Exercise aim => Every entry below has to appear again in your reply, word for word, but no picture may.

Excerpted records =>
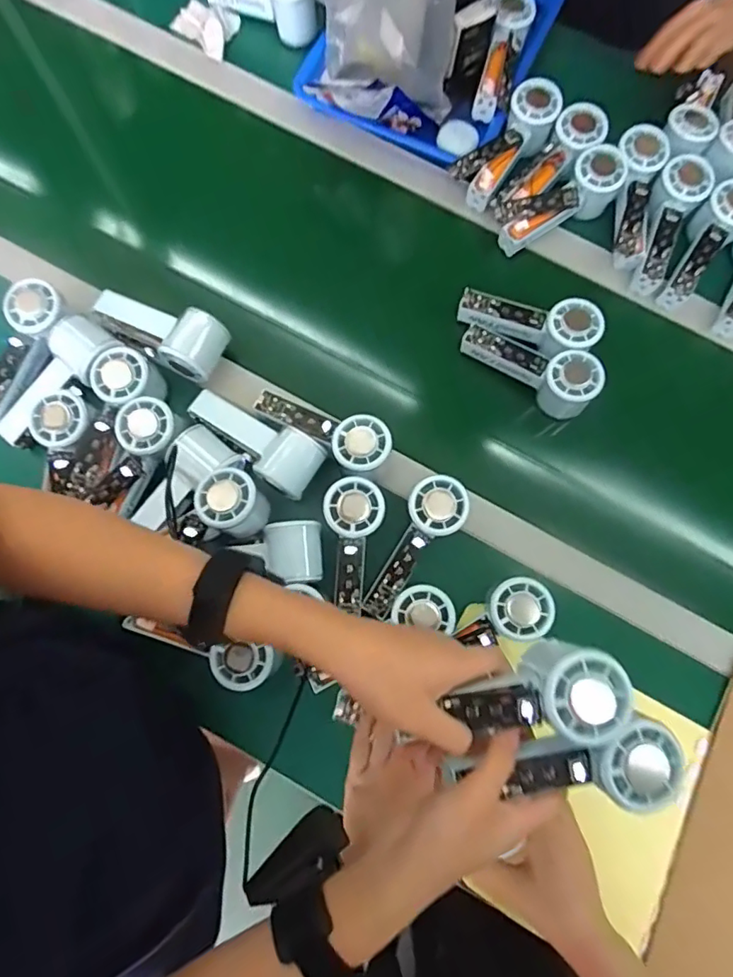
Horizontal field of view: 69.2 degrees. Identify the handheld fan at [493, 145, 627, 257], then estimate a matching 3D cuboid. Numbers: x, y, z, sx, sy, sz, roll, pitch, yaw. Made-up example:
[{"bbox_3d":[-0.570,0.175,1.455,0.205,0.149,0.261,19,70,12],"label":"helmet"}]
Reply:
[{"bbox_3d":[0.225,-0.336,0.627,0.158,0.048,0.056,-27,80,7],"label":"handheld fan"}]

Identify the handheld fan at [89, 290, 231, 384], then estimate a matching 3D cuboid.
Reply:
[{"bbox_3d":[-0.218,-0.166,0.574,0.127,0.054,0.074,22,79,4],"label":"handheld fan"}]

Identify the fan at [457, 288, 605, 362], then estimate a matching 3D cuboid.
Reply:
[{"bbox_3d":[0.179,-0.183,0.591,0.149,0.042,0.056,17,78,16],"label":"fan"}]

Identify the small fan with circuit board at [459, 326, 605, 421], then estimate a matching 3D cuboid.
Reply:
[{"bbox_3d":[0.178,-0.138,0.586,0.149,0.068,0.059,37,80,6],"label":"small fan with circuit board"}]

Output for this exercise =>
Horizontal field of view: 69.2 degrees. Identify the handheld fan at [493, 145, 627, 257], then estimate a matching 3D cuboid. Numbers: x, y, z, sx, sy, sz, roll, pitch, yaw. Made-up example:
[{"bbox_3d":[-0.570,0.175,1.455,0.205,0.149,0.261,19,70,12],"label":"helmet"}]
Reply:
[{"bbox_3d":[0.225,-0.336,0.627,0.158,0.048,0.056,-27,80,7],"label":"handheld fan"}]

Identify the handheld fan at [89, 290, 231, 384], then estimate a matching 3D cuboid.
Reply:
[{"bbox_3d":[-0.218,-0.166,0.574,0.127,0.054,0.074,22,79,4],"label":"handheld fan"}]

Identify the fan at [457, 288, 605, 362], then estimate a matching 3D cuboid.
Reply:
[{"bbox_3d":[0.179,-0.183,0.591,0.149,0.042,0.056,17,78,16],"label":"fan"}]

Identify the small fan with circuit board at [459, 326, 605, 421], then estimate a matching 3D cuboid.
Reply:
[{"bbox_3d":[0.178,-0.138,0.586,0.149,0.068,0.059,37,80,6],"label":"small fan with circuit board"}]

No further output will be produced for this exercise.